» **Given exercise**
List every line in the items below that contains the string "family", matching case exactly.

» **Record list**
———

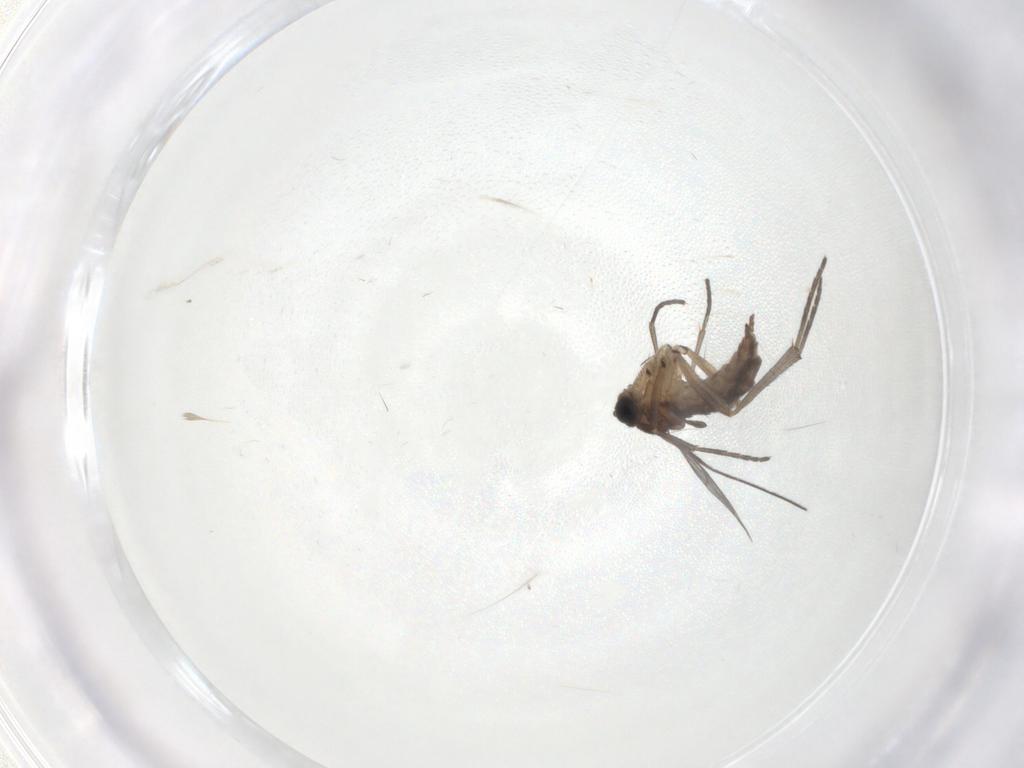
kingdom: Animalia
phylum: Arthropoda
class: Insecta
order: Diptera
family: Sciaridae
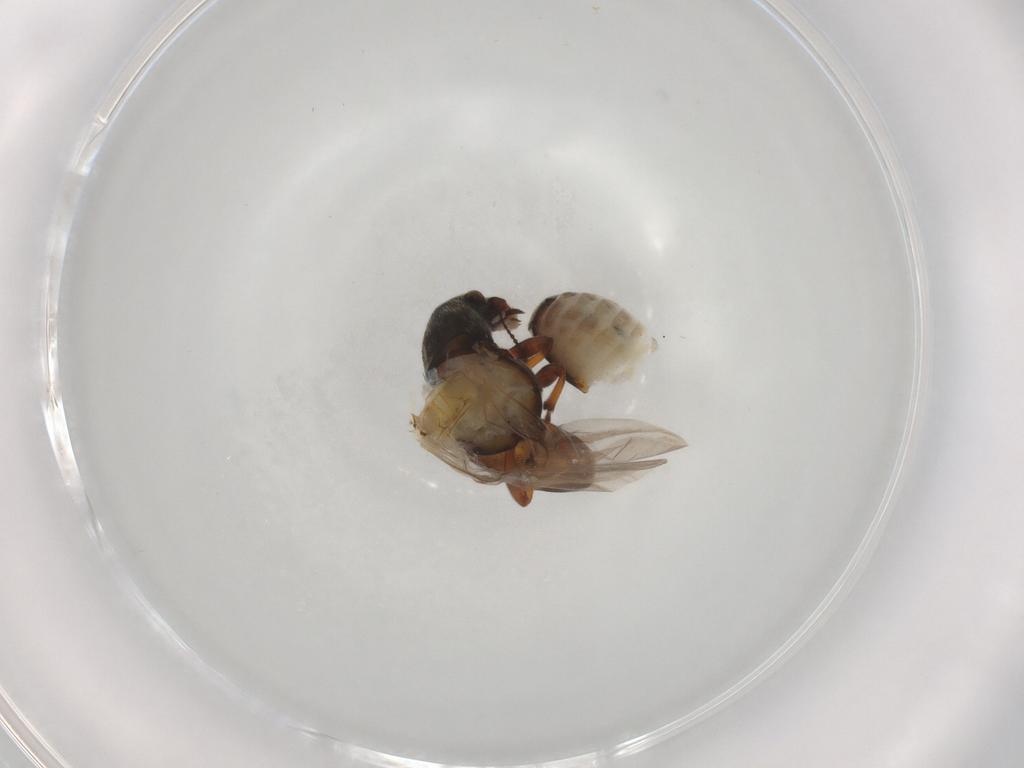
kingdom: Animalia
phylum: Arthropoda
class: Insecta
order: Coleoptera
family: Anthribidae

———

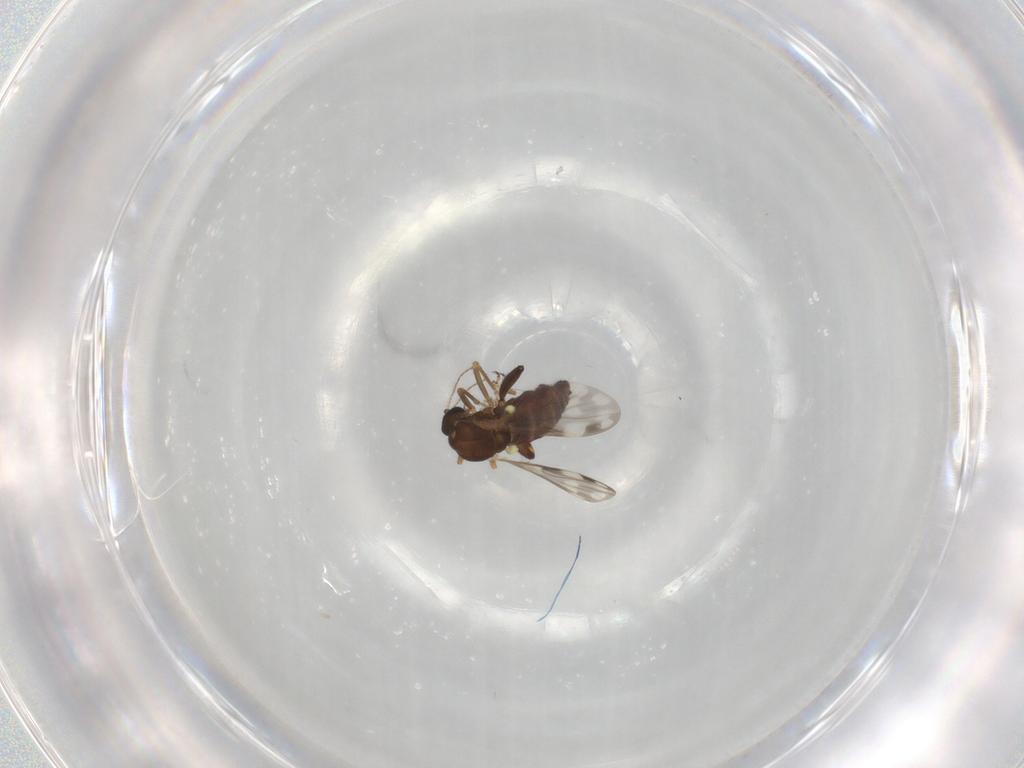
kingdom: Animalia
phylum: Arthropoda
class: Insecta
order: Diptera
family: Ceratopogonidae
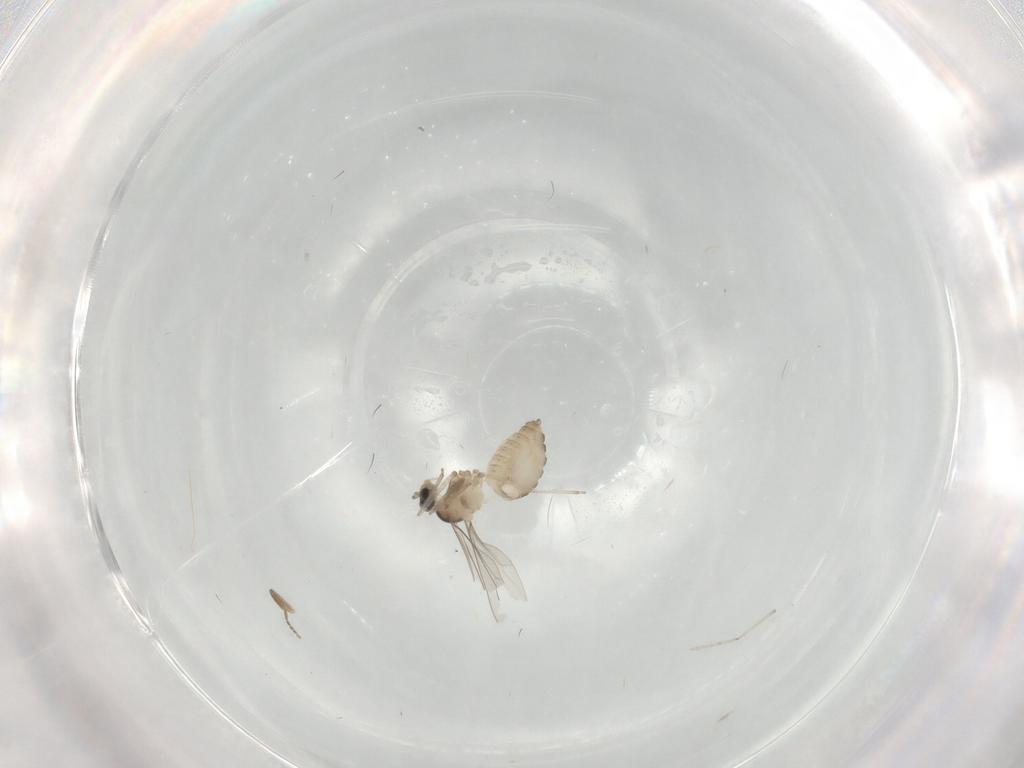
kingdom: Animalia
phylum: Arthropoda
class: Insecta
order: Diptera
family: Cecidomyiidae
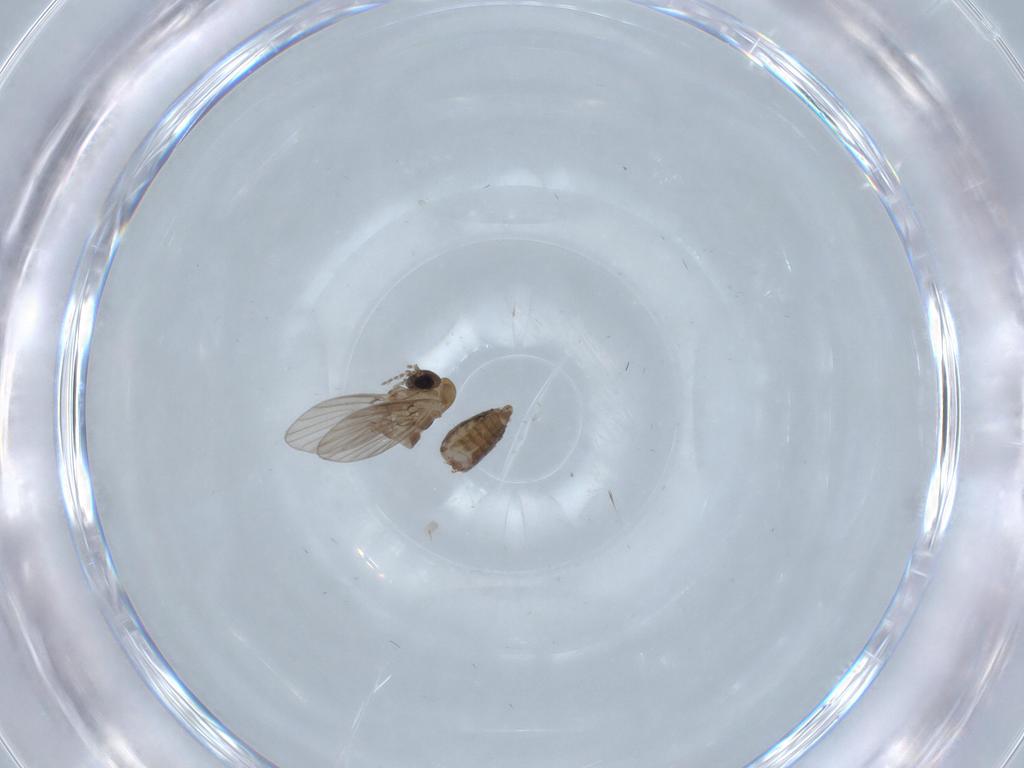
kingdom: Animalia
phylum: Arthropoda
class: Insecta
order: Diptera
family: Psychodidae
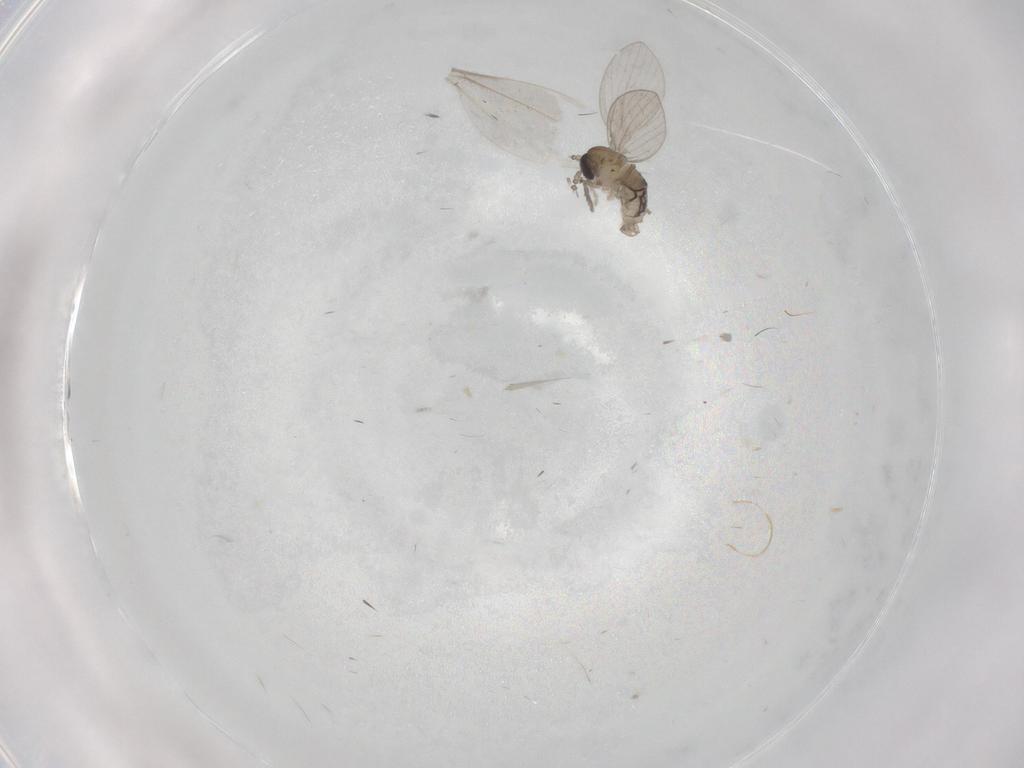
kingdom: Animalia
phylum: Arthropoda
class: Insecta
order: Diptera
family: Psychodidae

———

» **Solution**
family: Sciaridae
family: Anthribidae
family: Ceratopogonidae
family: Cecidomyiidae
family: Psychodidae
family: Psychodidae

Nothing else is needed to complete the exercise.